▶ _Description of the task_: Go through the listing below and show each line that has the word "down".
*** Block opens ***
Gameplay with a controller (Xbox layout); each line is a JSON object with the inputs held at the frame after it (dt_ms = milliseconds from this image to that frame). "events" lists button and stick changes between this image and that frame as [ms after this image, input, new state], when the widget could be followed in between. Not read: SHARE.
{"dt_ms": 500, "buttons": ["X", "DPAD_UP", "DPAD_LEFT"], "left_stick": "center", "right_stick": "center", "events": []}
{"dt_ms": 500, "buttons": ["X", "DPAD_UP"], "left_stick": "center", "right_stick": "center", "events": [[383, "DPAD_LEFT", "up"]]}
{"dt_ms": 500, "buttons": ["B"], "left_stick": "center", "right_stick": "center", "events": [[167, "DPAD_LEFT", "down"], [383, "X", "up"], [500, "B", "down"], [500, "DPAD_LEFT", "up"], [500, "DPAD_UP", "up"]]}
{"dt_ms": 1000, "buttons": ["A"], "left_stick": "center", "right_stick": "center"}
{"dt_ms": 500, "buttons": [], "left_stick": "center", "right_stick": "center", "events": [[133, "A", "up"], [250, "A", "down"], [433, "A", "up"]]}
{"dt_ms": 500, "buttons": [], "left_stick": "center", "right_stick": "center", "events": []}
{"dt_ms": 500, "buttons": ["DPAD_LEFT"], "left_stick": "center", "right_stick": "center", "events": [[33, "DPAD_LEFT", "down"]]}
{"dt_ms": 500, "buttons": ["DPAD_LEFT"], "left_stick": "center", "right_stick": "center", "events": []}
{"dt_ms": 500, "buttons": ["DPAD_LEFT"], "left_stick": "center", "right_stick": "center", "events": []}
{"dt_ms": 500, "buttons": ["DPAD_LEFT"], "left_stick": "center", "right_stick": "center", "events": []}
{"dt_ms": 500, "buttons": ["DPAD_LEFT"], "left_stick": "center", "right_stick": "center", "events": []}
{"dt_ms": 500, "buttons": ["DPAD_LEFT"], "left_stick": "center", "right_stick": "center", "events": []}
*** Block closes ***
▶ _Your solution_:
{"dt_ms": 500, "buttons": ["B"], "left_stick": "center", "right_stick": "center", "events": [[167, "DPAD_LEFT", "down"], [383, "X", "up"], [500, "B", "down"], [500, "DPAD_LEFT", "up"], [500, "DPAD_UP", "up"]]}
{"dt_ms": 500, "buttons": [], "left_stick": "center", "right_stick": "center", "events": [[133, "A", "up"], [250, "A", "down"], [433, "A", "up"]]}
{"dt_ms": 500, "buttons": ["DPAD_LEFT"], "left_stick": "center", "right_stick": "center", "events": [[33, "DPAD_LEFT", "down"]]}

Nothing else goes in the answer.